Prosecutors said Nancy Crampton Brophy shot her husband for his life insurance payout.

Prosecutors said Nancy Crampton Brophy shot her husband for his life insurance payout. Photo: AAP

A self-published romance novelist who once wrote an essay titled How to Murder Your Husband has been convicted in the US state of Oregon of fatally shooting her spouse.

A jury of seven women and five men found Nancy Crampton Brophy, 71, guilty of second-degree murder on Wednesday after deliberating for two days over chef Daniel Brophy’s death, Portland’s KOIN-TV reported.

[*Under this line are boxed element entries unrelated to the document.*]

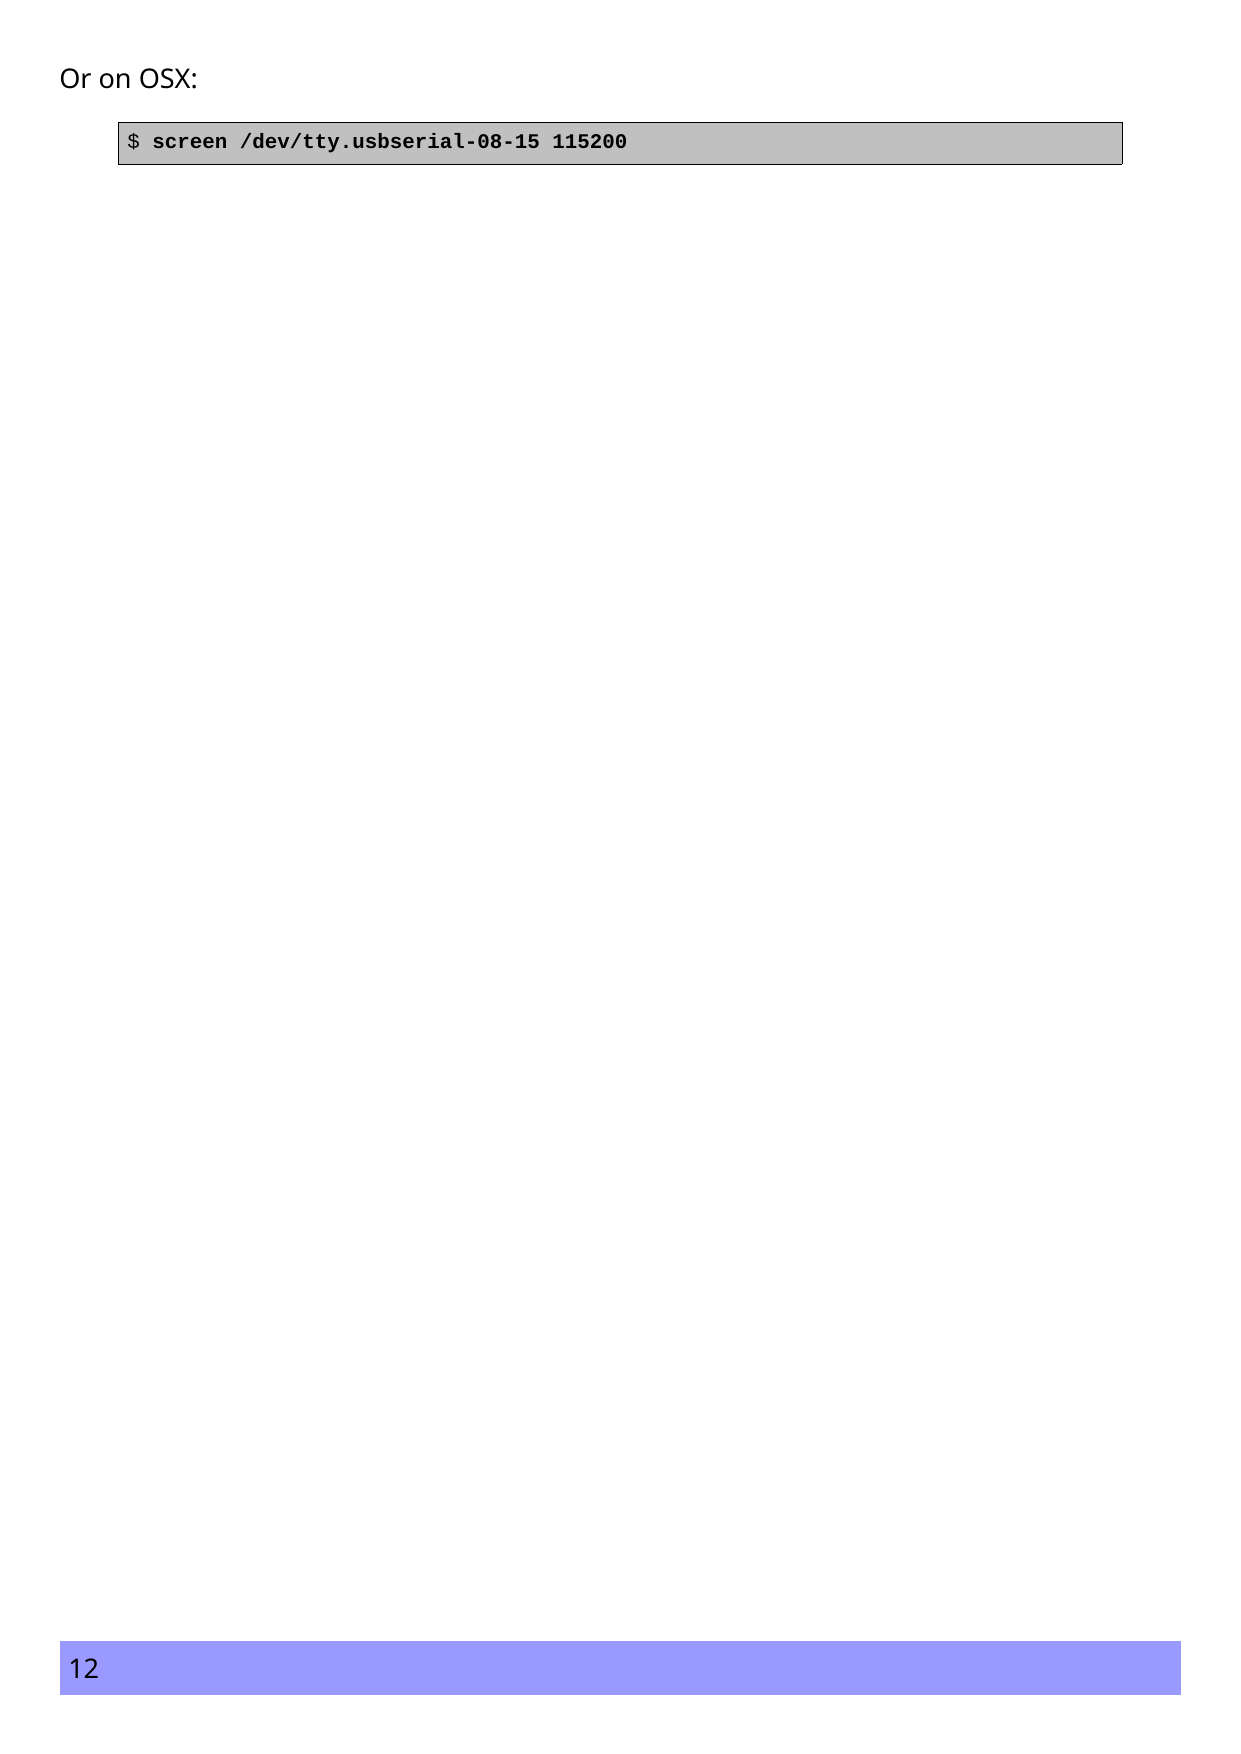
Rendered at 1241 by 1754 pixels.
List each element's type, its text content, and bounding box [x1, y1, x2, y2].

text Or on OSX: [59, 59, 1181, 96]
text $ screen /dev/tty.usbserial-08-15 115200 [119, 123, 1122, 164]
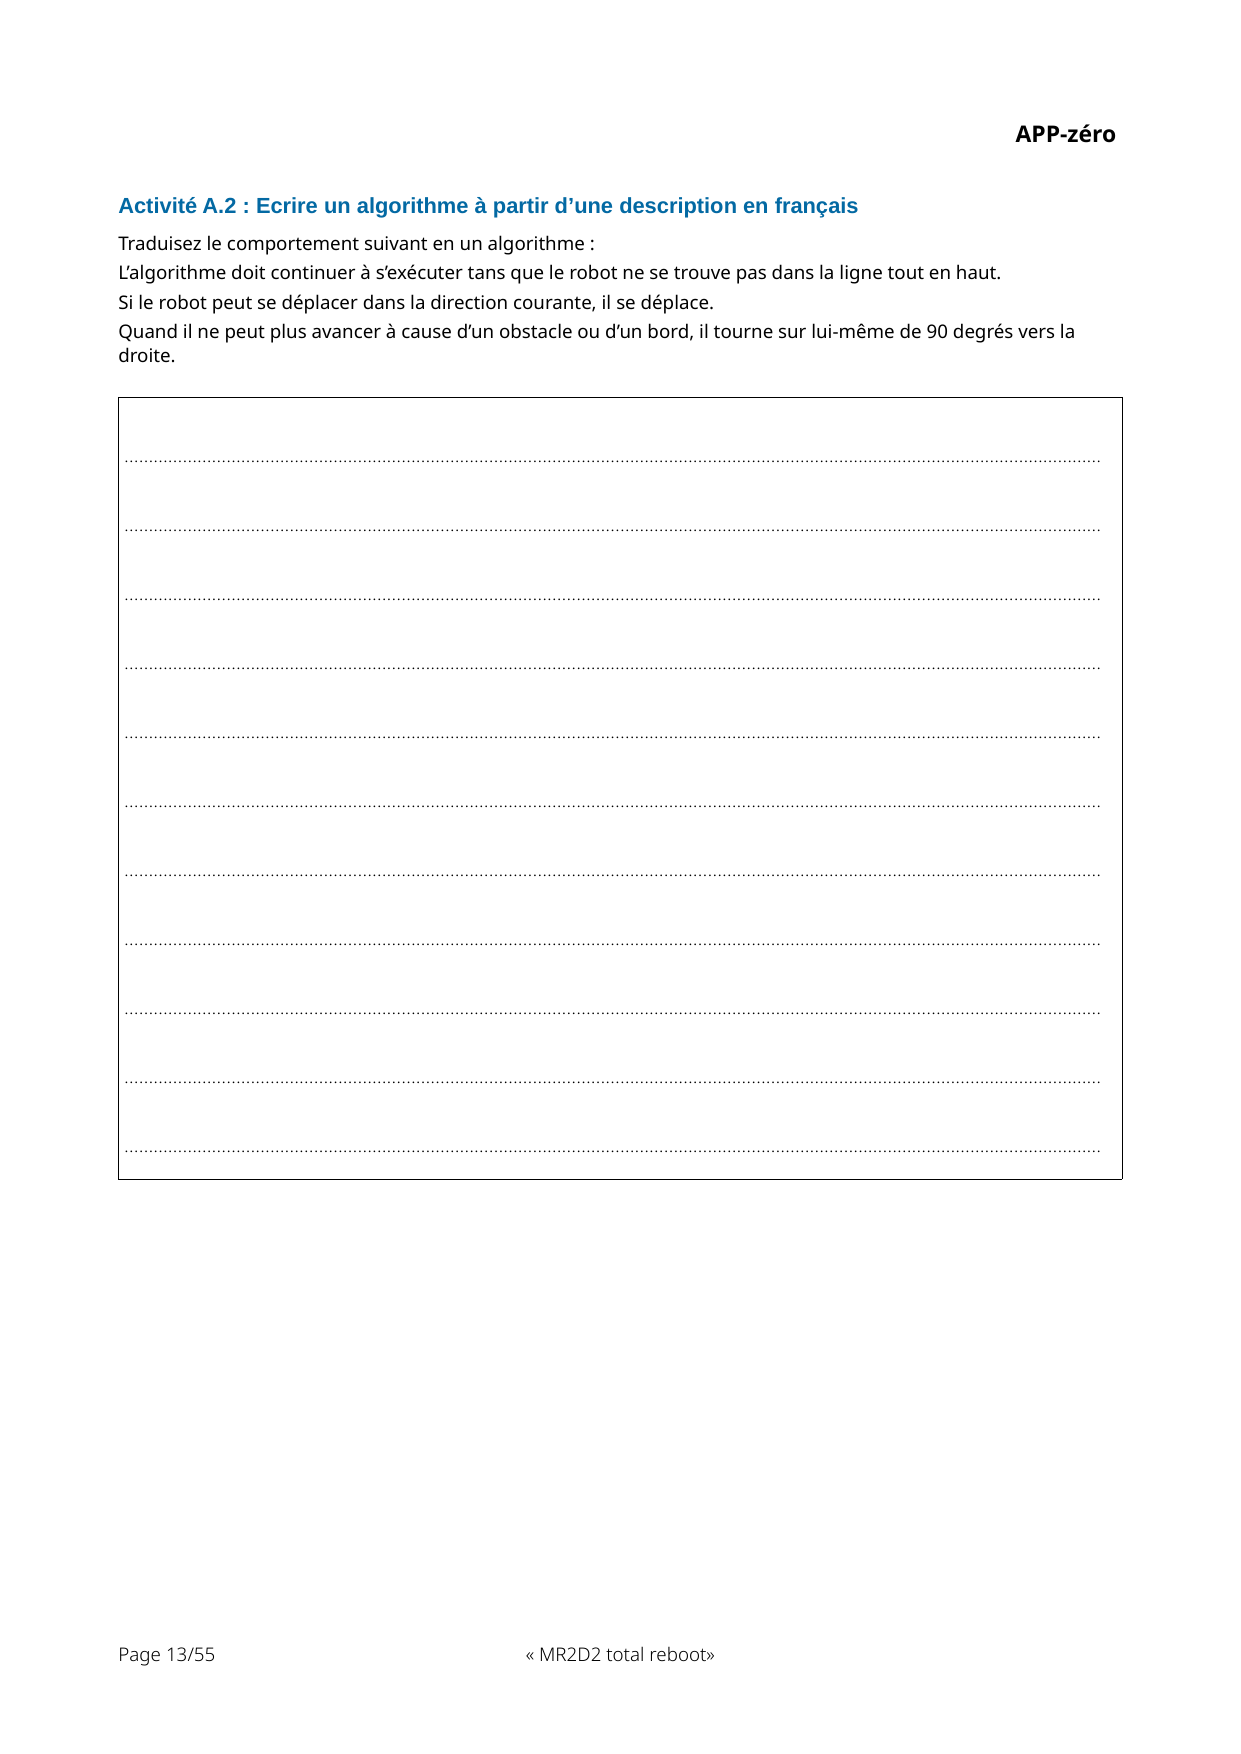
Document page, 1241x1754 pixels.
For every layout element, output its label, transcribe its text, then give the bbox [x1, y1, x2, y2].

text Traduisez le comportement suivant en un algorithme : [118, 231, 1122, 255]
text Si le robot peut se déplacer dans la direction courante, il se déplace. [118, 290, 1122, 314]
table_header ………………………………………………………………………………………………………………………………………………………………………………… ………………………………………………………………………………………………………………………………………………………………………………… ………………………………………………………………………………………………………………………………………………………………………………… ………………………………………………………………………………………………………………………………………………………………………………… ………………………………………………………………………………………………………………………………………………………………………………… ………………………………………………………………………………………………………………………………………………………………………………… ………………………………………………………………………………………………………………………………………………………………………………… ………………………………………………………………………………………………………………………………………………………………………………… ………………………………………………………………………………………………………………………………………………………………………………… ………………………………………………………………………………………………………………………………………………………………………………… ………………………………………………………………………………………………………………………………………………………………………………… [119, 398, 1122, 1179]
text L’algorithme doit continuer à s’exécuter tans que le robot ne se trouve pas dans la ligne tout en haut. [118, 261, 1122, 284]
text Quand il ne peut plus avancer à cause d’un obstacle ou d’un bord, il tourne sur lui-même de 90 degrés vers la droite. [118, 320, 1122, 367]
subtitle Activité A.2 : Ecrire un algorithme à partir d’une description en français [118, 193, 1122, 219]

Mr Brophy, 63, was killed on June 2, 2018, as he prepped for work at the Oregon Culinary Institute in south-west Portland.

Lisa Maxfield, one of Crampton Brophy’s lawyers, said the defence team plans to appeal.

Prosecutors told jurors Crampton Brophy was motivated by money problems and the prospect of cashing in a life-insurance policy.

Crampton Brophy said during the trial, however, she had no reason to kill her husband and their financial problems had largely been solved by cashing in a chunk of his retirement savings plan.

She owned the same make and model of gun used to kill her husband and was seen on surveillance camera footage driving to and from the culinary institute, court exhibits and testimony showed.

Police never found the gun that killed Mr Brophy.

Prosecutors alleged Crampton Brophy swapped out the barrel of the gun used in the shooting and later discarded it.

Defence lawyers said the gun parts were inspiration for Crampton Brophy’s writing and suggested someone else might have killed Brophy during a robbery gone wrong.

Crampton Brophy testified during the trial that her presence near the culinary school on the day of her husband’s death was mere coincidence and she had parked in the area to work on her writing.

The would-be writer’s how-two treatise detailed various options for committing an untraceable killing and professed a desire to avoid getting caught.

Circuit Judge Christopher Ramras excluded the essay from the trial, noting it was published in 2011.

A prosecutor, however, alluded to the essay’s themes without naming it after Crampton Brophy took the stand.

Crampton Brophy has remained in custody since her arrest in September 2018, several months after her husband was shot.